■ **YOUR GOAL**
Pull every line that includes the word "我的雲端硬碟" out of the data below and copy it.

■ **RECORDS SUPPLIED**
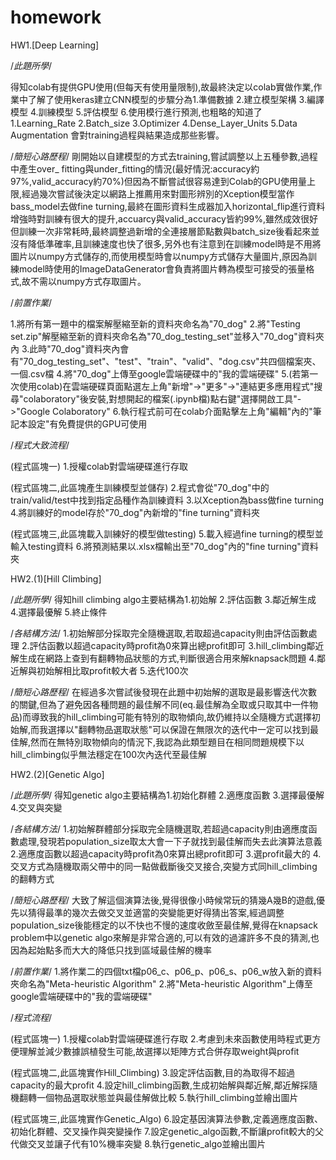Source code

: # homework
HW1.[Deep Learning]

/*此題所學*/


得知colab有提供GPU使用(但每天有使用量限制),故最終決定以colab實做作業,作業中了解了使用keras建立CNN模型的步驟分為1.準備數據 2.建立模型架構 3.編譯模型 4.訓練模型 5.評估模型 6.使用模行進行預測,也粗略的知道了1.Learning_Rate 2.Batch_size 3.Optimizer 4.Dense_Layer_Units 5.Data Augmentation 會對training過程與結果造成那些影響。

/*簡短心路歷程*/
剛開始以自建模型的方式去training,嘗試調整以上五種參數,過程中產生over_ fitting與under_fitting的情況(最好情況:accuracy約97%,valid_accuracy約70%)但因為不斷嘗試很容易達到Colab的GPU使用量上限,經過幾次嘗試後決定以網路上推薦用來對圖形辨別的Xception模型當作bass_model去做fine turning,最終在圖形資料生成器加入horizontal_flip進行資料增強時對訓練有很大的提升,accuarcy與valid_accuracy皆約99%,雖然成效很好但訓練一次非常耗時,最終調整過新增的全連接層節點數與batch_size後看起來並沒有降低準確率,且訓練速度也快了很多,另外也有注意到在訓練model時是不用將圖片以numpy方式儲存的,而使用模型時會以numpy方式儲存大量圖片,原因為訓練model時使用的ImageDataGenerator會負責將圖片轉為模型可接受的張量格式,故不需以numpy方式存取圖片。

/*前置作業*/

1.將所有第一題中的檔案解壓縮至新的資料夾命名為"70_dog"
2.將"Testing set.zip"解壓縮至新的資料夾命名為"70_dog_testing_set"並移入"70_dog"資料夾內
3.此時"70_dog"資料夾內會有"70_dog_testing_set"、"test"、"train"、"valid"、"dog.csv"共四個檔案夾、一個.csv檔
4.將"70_dog"上傳至google雲端硬碟中的"我的雲端硬碟"
5.(若第一次使用colab)在雲端硬碟頁面點選左上角"新增"->"更多"->"連結更多應用程式"搜尋"colaboratory"後安裝,對想開起的檔案(.ipynb檔)點右鍵"選擇開啟工具"->"Google Colaboratory"
6.執行程式前可在colab介面點擊左上角"編輯"內的"筆記本設定"有免費提供的GPU可使用


/*程式大致流程*/

(程式區塊一)
1.授權colab對雲端硬碟進行存取

(程式區塊二,此區塊產生訓練模型並儲存)
2.程式會從"70_dog"中的train/valid/test中找到指定品種作為訓練資料
3.以Xception為bass做fine turning
4.將訓練好的model存於"70_dog"內新增的"fine turning"資料夾

(程式區塊三,此區塊載入訓練好的模型做testing)
5.載入經過fine turning的模型並輸入testing資料
6.將預測結果以.xlsx檔輸出至"70_dog"內的"fine turning"資料夾





HW2.(1)[Hill Climbing]

/*此題所學*/
得知hill climbing algo主要結構為1.初始解 2.評估函數 3.鄰近解生成 4.選擇最優解 5.終止條件

/*各結構方法*/
1.初始解部分採取完全隨機選取,若取超過capacity則由評估函數處理
2.評估函數以超過capacity時profit為0來算出總profit即可 
3.hill_climbing鄰近解生成在網路上查到有翻轉物品狀態的方式,判斷很適合用來解knapsack問題
4.鄰近解與初始解相比取profit較大者
5.迭代100次

/*簡短心路歷程*/
在經過多次嘗試後發現在此題中初始解的選取是最影響迭代次數的關鍵,但為了避免因各種問題的最佳解不同(eq.最佳解為全取或只取其中一件物品)而導致我的hill_climbing可能有特別的取物傾向,故仍維持以全隨機方式選擇初始解,而我選擇以"翻轉物品選取狀態"可以保證在無限次的迭代中一定可以找到最佳解,然而在無特別取物傾向的情況下,我認為此類型題目在相同問題規模下以hill_climbing似乎無法穩定在100次內迭代至最佳解

HW2.(2)[Genetic Algo]

/*此題所學*/
得知genetic algo主要結構為1.初始化群體 2.適應度函數 3.選擇最優解 4.交叉與突變

/*各結構方法*/
1.初始解群體部分採取完全隨機選取,若超過capacity則由適應度函數處理,發現若population_size取太大會一下子就找到最佳解而失去此演算法意義 
2.適應度函數以超過capacity時profit為0來算出總profit即可 
3.選profit最大的 
4.交叉方式為隨機取兩父帶中的同一點做截斷後交叉接合,突變方式同hill_climbing的翻轉方式

/*簡短心路歷程*/
大致了解這個演算法後,覺得很像小時候常玩的猜幾A幾B的遊戲,優先以猜得最準的幾次去做交叉並適當的突變能更好得猜出答案,經過調整population_size後能穩定的以不快也不慢的速度收斂至最佳解,覺得在knapsack problem中以genetic algo來解是非常合適的,可以有效的過濾許多不良的猜測,也因為起始點多而大大的降低只找到區域最佳解的機率



/*前置作業*/
1.將作業二的四個txt檔p06_c、p06_p、p06_s、p06_w放入新的資料夾命名為"Meta-heuristic Algorithm"
2.將"Meta-heuristic Algorithm"上傳至google雲端硬碟中的"我的雲端硬碟"

/*程式流程*/

(程式區塊一)
1.授權colab對雲端硬碟進行存取
2.考慮到未來函數使用時程式更方便理解並減少數據誤植發生可能,故選擇以矩陣方式合併存取weight與profit

(程式區塊二,此區塊實作Hill_Climbing)
3.設定評估函數,目的為取得不超過capacity的最大profit
4.設定hill_climbing函數,生成初始解與鄰近解,鄰近解採隨機翻轉一個物品選取狀態並與最佳解做比較
5.執行hill_climbing並繪出圖片

(程式區塊三,此區塊實作Genetic_Algo)
6.設定基因演算法參數,定義適應度函數、初始化群體、交叉操作與突變操作
7.設定genetic_algo函數,不斷讓profit較大的父代做交叉並讓子代有10%機率突變
8.執行genetic_algo並繪出圖片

■ **RESPONSE FOR THIS EXERCISE**
4.將"70_dog"上傳至google雲端硬碟中的"我的雲端硬碟"
2.將"Meta-heuristic Algorithm"上傳至google雲端硬碟中的"我的雲端硬碟"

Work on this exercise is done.